▸ **About this task**
Which lines of the listing below contain the word "knee"? Return them.

▸ **Given entries**
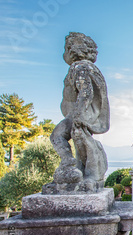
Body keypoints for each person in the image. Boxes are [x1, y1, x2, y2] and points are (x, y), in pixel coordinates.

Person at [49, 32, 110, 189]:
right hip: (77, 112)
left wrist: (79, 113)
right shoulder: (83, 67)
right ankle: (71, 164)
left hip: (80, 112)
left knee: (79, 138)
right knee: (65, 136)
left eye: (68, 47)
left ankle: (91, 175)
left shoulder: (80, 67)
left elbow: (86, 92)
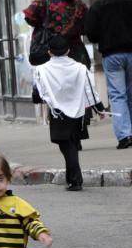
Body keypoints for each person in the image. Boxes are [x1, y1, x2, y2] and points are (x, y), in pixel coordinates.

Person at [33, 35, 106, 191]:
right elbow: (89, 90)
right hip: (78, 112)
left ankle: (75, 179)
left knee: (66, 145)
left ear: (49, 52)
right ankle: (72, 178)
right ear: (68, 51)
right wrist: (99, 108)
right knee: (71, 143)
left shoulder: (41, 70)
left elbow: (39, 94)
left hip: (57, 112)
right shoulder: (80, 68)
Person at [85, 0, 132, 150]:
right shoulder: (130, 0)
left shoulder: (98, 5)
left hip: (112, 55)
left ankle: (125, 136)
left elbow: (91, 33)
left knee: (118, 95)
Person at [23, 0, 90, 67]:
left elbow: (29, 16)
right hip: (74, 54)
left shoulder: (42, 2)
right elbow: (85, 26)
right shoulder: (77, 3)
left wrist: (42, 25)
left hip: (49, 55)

...

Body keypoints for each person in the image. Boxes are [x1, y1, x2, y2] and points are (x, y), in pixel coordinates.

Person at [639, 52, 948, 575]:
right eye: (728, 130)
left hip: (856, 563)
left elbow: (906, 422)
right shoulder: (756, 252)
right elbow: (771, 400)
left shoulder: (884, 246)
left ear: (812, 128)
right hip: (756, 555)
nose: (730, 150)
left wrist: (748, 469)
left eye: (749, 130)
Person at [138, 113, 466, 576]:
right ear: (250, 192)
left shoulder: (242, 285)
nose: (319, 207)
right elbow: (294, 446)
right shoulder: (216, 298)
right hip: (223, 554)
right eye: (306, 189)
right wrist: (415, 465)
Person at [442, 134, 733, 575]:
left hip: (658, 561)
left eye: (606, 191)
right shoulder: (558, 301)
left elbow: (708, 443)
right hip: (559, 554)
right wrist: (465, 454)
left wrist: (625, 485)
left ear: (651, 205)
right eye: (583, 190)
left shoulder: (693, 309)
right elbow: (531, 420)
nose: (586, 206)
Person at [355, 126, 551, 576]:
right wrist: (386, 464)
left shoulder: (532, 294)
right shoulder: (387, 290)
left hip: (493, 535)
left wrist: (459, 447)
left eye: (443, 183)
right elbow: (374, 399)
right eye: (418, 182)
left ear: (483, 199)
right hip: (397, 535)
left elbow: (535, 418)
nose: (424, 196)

▸ **Response below**
left knee: (79, 138)
right knee: (65, 136)
left knee: (66, 145)
right knee: (71, 143)
left knee: (118, 95)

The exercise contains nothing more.